Before the introduction of the scheduling framework in the Kubernetes scheduler, all Pods were unrelated in the view of the scheduler, but with the scheduling framework, we can implement more complex scheduling policies in the scheduling system, such as a PodGroup that guarantees simultaneous scheduling of a group of Pods, which is very useful for Spark and TensorFlow tasks.

 1
 2
 3
 4
 5
 6
 7
 8
 9
10
11
12
# PodGroup CRD spec
apiVersion: scheduling.sigs.k8s.io/v1alpha1
kind: PodGroup
metadata:
  name: nginx
spec:
  scheduleTimeoutSeconds: 10
  minMember: 3
---
# Add a label `pod-group.scheduling.sigs.k8s.io` to mark the pod belongs to a group
labels:
  pod-group.scheduling.sigs.k8s.io: nginx

Volcano is also a batch task management system built on Kubernetes14 that can handle machine learning, deep learning, and other big data applications and can support multiple frameworks including TensorFlow, Spark, PyTorch, and MPI.

While Kubernetes is capable of running some batch tasks, it is still very far from replacing older resource management systems like Yarn in this space, and it is believed that most companies will be maintaining both Kubernetes and Yarn technology stacks to manage and run different types of workloads for a longer period of time.

Hard Multi-Tenancy

Multi-tenancy means that the same software instance can serve different groups of users. Multi-tenancy in Kubernetes means that multiple users or groups of users use the same Kubernetes cluster. Today, Kubernetes is still hard to do with hard multi-tenancy support, which means that multiple tenants in the same cluster do not affect each other and do not perceive each other’s presence.

Hard multi-tenancy is an important and difficult topic in Kubernetes. A typical multi-tenancy scenario is a shared apartment, where multiple tenants share the infrastructure in the house, and hard multi-tenancy requires that multiple visitors do not interact with each other. ](https://draveness.me/kuberentes-limitations/#fn:15), yet while there are many interested engineers, the results are very limited.

Although Kubernetes uses namespaces to divide groups of VMs, this also makes it difficult to achieve true multi-tenancy. What exactly does multi-tenancy support do? Here is a brief list of the benefits that multi-tenancy brings.

  • The additional deployment costs associated with Kubernetes are prohibitive for small clusters. Stable Kubernetes clusters typically require at least three master nodes running etcd, and if most clusters are small, these additional machines can introduce a high level of additional overhead.
  • Containers running in Kubernetes may need to share physical and virtual machines, and some developers may have experienced their services being impacted by other businesses within their companies because the containers on the host may isolate CPU and memory resources, but not resources such as I/O, network and CPU cache, which are relatively difficult to isolate.
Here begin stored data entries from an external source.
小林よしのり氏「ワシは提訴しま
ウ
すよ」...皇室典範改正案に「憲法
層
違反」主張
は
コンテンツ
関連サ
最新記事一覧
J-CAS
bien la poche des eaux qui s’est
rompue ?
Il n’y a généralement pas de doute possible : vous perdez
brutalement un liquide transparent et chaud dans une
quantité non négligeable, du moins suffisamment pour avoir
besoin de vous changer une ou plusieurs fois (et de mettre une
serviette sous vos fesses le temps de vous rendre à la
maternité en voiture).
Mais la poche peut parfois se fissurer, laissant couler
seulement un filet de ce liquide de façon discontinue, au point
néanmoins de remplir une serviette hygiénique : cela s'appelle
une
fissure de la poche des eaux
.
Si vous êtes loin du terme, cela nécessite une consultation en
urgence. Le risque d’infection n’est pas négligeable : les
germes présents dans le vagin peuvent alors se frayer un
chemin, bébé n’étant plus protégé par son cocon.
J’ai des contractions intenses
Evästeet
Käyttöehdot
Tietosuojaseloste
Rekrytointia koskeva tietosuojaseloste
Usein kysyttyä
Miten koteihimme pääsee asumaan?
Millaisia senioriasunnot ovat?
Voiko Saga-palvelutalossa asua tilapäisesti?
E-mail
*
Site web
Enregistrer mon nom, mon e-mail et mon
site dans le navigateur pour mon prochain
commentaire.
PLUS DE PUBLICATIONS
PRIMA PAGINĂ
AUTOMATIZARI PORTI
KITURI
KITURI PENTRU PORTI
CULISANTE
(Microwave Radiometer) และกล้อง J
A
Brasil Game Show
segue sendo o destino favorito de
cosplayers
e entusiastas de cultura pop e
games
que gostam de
If Kubernetes can implement hard multi-tenancy, it will not only be a boon for cloud providers and users of small clusters, it will also be able to isolate the impact between different containers and prevent potential security issues, though this is still difficult to achieve at this stage.

Summary

Every technology has its own lifecycle, the lower the technology lifecycle will be longer, and the higher the technology lifecycle will be shorter, although Kubernetes is the leader of the container world today, but no one can say what the future will be. We should always be aware of the strengths and weaknesses of the tools at hand and spend some time learning the essence of the design in Kubernetes, but if at some point in the future Kubernetes becomes a thing of the past, we should be happy that there will be better tools to replace it.